● Problems to work on:
1. In the piece on mind-opening phrases, restate the paragraph that begins “Wait and hope.” in two shorter sentences, keeping its main facts.
2. According to the passage on phrases that opened the author's mind, what did the grandmother's saying “Gehennam deh” mean?
3. Carry on the essay about mind-opening phrases from its last sentence, adding further entries in the same style.

● Given passage:
- - -
Phrases and thoughts that have opened up my mind

true(Photo by Steve Slate)

Okay, I am sure you have your own list, but if mine gets you thinking about yours, that is a good thing. All that follows are illuminations, insights, existential hypotheses, moments of clarity, revelations that changed the way I looked at the world. I mean, stuff that stuck with me. Most of these are literary or musical voices, but I am certain your mind can be opened in innumerable ways.


Timshal – from East of Eden, Steinbeck’s greatest novel. I can’t remember the context, but the message I got was clear: Thou mayest. God gave me free will—He invites me to exercise it. The morality comes from the inside, not the outside.

“Wait and hope.” – from The Count of Monte Cristo, Edmund Dantes’ last words of advice to his beloved Mercedes and her husband. No matter what storms life unveils upon you, there is always a safe haven…wait and hope. I think I’ve shared that quote with hundreds of people—two word primer on how to deal with sorrow.

“You don’t know what it’s like to be a man until you stand inside his shoes.” Atticus Finch to Scout in To Kill a Mockingbird, the most compassionate novel ever written, expressed in this one sentence.

“He not busy being born is busy dying.” Bob Dylan, from “It’s alright, Ma, I’m only bleeding” on Bringing It All Back Home. You cannot stand still. If you are not moving forward, then you are floating backward. You have to choose to live. (This song may be the greatest anthem for being your own person that ever was.)

“Que sera, sera” — This is a Doris Day song and in a Hitchcock movie, but I got it from my mom. “Whatever will be, will be.” We have to try and do good, we have to try to make the world better, but we have to always remember—we are not in control.

“Gehennam deh.” — this was Tatar or Tartar or whatever my grandmother spoke. It meant “Go to hell.” She said it to me often, sardonically.

• This is a throwback to sixth or seventh grade: “Some people cower and wince and shrink, owing to fear of what people might think. There is one answer to worries like these—people can think whatever they please.” Piet Heins in Grooks II. It might have enabled me to survive my adolescence. Aw, I was probably as susceptible to peer pressure as anyone else, and there are probably a thousand incidents to illustrate it. But I knew…that who I was was not determined by what people thought of me. I used to run that little poem through my head many times when I needed it.

“It is better to ask forgiveness than permission.” Source unknown. The anthem of my teaching career, although it scares the hell out of me now. I do believe that you have to take risks.
- - -
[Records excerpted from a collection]

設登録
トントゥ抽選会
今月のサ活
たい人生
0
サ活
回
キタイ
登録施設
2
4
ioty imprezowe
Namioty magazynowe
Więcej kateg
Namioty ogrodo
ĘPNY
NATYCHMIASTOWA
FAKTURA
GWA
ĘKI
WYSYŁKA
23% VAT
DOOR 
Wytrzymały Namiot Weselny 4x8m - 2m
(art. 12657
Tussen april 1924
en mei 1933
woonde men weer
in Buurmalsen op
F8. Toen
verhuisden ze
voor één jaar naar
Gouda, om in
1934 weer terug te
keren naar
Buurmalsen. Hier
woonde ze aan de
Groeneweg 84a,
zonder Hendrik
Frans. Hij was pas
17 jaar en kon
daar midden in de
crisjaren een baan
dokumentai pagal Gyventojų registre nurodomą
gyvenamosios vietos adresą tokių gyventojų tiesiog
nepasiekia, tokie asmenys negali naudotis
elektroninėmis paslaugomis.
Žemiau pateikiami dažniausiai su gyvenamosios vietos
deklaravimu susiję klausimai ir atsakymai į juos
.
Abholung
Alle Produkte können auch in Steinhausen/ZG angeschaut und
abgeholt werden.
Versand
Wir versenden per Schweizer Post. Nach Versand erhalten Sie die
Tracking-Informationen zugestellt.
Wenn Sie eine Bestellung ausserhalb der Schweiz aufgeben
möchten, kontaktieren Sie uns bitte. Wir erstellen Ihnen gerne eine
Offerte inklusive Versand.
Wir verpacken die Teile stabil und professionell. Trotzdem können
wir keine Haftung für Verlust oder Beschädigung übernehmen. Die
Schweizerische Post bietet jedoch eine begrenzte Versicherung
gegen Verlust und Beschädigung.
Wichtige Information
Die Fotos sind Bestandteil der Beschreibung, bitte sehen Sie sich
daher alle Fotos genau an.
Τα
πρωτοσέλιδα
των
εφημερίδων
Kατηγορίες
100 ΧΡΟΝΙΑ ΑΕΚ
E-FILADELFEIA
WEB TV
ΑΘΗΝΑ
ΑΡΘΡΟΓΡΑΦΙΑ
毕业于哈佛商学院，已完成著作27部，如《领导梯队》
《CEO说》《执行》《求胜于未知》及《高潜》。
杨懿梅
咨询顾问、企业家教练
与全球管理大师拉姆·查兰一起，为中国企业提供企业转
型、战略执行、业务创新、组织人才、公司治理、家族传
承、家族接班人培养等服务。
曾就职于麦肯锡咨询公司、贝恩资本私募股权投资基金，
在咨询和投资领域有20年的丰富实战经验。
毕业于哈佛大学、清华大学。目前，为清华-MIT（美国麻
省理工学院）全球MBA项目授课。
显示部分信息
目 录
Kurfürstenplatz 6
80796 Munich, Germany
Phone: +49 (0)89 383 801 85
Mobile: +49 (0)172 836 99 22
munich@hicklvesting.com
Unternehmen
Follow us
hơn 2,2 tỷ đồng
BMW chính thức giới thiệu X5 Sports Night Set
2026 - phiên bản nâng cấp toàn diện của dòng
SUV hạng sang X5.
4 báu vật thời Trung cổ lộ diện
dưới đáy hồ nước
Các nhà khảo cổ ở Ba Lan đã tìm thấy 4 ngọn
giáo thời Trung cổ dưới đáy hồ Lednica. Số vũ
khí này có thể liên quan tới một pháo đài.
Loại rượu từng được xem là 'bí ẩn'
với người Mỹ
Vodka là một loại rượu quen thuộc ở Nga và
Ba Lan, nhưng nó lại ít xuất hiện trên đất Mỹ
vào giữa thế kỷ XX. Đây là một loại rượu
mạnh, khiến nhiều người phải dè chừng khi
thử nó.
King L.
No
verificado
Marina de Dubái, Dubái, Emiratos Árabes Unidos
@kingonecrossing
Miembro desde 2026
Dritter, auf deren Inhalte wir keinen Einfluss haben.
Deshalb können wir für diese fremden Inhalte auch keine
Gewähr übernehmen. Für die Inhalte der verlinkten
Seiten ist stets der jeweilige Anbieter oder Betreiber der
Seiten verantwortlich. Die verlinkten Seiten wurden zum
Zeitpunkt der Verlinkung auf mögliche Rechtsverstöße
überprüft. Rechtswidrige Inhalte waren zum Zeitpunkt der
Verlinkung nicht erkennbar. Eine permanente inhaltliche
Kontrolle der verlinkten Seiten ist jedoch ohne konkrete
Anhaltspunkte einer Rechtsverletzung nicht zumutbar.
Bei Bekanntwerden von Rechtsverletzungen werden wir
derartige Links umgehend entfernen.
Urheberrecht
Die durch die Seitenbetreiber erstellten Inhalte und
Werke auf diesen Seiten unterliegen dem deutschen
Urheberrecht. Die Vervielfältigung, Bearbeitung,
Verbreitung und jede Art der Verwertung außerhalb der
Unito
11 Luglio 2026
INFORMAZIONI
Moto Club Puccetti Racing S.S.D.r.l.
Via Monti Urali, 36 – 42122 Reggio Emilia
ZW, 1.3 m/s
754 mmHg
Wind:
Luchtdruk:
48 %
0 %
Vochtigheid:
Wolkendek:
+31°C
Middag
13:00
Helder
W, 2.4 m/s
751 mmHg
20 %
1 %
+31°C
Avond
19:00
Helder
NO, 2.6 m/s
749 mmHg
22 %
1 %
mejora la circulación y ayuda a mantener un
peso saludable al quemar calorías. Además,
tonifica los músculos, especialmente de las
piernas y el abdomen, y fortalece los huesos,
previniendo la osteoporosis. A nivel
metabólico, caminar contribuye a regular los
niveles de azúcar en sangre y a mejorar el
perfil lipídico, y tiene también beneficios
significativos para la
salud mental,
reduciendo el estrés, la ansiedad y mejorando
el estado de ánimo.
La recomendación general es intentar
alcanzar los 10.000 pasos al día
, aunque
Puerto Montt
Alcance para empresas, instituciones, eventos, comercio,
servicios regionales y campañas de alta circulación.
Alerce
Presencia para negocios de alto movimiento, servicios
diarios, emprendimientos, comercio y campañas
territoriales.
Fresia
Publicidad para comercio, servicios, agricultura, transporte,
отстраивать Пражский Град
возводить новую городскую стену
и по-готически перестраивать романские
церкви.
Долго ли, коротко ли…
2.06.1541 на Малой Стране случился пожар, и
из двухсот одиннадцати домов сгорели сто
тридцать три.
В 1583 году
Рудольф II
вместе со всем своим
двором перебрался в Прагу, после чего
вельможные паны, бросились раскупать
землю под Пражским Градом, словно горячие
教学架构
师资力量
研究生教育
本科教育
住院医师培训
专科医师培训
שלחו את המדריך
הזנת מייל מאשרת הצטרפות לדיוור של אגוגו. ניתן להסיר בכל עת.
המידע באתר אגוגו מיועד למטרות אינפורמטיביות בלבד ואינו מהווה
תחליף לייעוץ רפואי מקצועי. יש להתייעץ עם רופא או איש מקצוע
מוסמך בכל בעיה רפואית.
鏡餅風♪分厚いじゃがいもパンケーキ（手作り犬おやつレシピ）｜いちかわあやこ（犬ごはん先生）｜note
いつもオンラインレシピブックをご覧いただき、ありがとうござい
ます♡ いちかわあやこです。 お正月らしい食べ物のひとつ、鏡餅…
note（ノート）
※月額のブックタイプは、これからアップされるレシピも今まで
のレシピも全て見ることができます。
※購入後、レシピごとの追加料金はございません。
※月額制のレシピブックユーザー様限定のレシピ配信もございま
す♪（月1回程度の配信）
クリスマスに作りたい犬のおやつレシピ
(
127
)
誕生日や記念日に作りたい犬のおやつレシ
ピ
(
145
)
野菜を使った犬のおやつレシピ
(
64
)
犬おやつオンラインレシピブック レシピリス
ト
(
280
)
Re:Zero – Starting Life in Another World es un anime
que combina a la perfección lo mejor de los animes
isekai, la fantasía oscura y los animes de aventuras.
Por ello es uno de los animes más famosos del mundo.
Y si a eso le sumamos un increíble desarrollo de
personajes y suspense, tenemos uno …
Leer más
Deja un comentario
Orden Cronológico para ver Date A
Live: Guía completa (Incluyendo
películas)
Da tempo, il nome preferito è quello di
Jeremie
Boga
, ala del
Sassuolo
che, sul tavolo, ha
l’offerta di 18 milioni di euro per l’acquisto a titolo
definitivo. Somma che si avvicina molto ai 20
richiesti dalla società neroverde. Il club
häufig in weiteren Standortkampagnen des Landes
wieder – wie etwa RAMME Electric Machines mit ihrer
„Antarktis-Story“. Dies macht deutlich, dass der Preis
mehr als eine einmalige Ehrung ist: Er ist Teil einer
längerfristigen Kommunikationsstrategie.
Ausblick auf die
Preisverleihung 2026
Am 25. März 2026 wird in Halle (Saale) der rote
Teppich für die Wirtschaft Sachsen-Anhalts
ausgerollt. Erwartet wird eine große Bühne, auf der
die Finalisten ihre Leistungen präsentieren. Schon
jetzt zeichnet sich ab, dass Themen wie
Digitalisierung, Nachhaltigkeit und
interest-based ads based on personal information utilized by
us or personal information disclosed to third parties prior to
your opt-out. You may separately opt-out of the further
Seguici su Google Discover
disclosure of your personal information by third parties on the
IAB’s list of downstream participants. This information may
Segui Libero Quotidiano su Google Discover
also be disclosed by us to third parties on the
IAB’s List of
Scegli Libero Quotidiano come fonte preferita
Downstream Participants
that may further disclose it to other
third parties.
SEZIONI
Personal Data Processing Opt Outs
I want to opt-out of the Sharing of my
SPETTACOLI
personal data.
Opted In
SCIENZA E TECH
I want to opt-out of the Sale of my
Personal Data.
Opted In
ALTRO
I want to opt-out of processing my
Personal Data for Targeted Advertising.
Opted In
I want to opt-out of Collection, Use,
- - -
● Responses to the exercise:
1. In The Count of Monte Cristo, Edmund Dantes' last advice to his beloved Mercedes and her husband is “Wait and hope”: whatever storms life brings, there is always a safe haven. The author has shared the quote with hundreds of people as a two-word primer on dealing with sorrow.

2. It meant “Go to hell.”

3.
“I have measured out my life in coffee spoons.” The Love Song of J. Alfred Prufrock by T.S. Elliot. Wonderful image—what I absolutely do not want to say about my life. Was it all about the routine? Is that what kept me going? I don’t think so, and I certainly hope not.

“In vino veritas.” — (latin) good or bad, there is some truth to this.

“You are what you eat.” The Beatles in Yellow Submarine. The dawn of my dietary consciousness.

“Is it fun being you?” Okay, this is mine. I used to ask my tennis players this all the time. I feel, deep down, that it should be fun being you. I promise, most of the time, it is fun being me. If it is not fun being you, something is out of whack. Figure out what it is, and fix it.

“God isn’t that generous.” My mother, again. She would say it sometimes consolingly, when our realities didn’t live up to our hopes. She would say it sometimes cynically, when our visions soared over her experiences. She was wrong. He is.

“And in the end the love you take is equal to the love you make.” The Beatles, the end of Abbey Road. I think this song changed my life. I was in my late adolescence…I was wondering what I wanted to do with myself—career, etc. And they taught me that it wasn’t about money…it was about the impact you have on people in a positive way—which is love. And you didn’t have to worry about yourself, because it would automatically come back to you. I believed the Beatles and changed my direction, and they have never been proven wrong.


That’s it, that’s my list. (Well, I could come up with more.) This was a really fun post for me to write, because I have realized how these thoughts and phrases have influenced me throughout my life. I’ll bet you anything you have your own list. You ought to think about it.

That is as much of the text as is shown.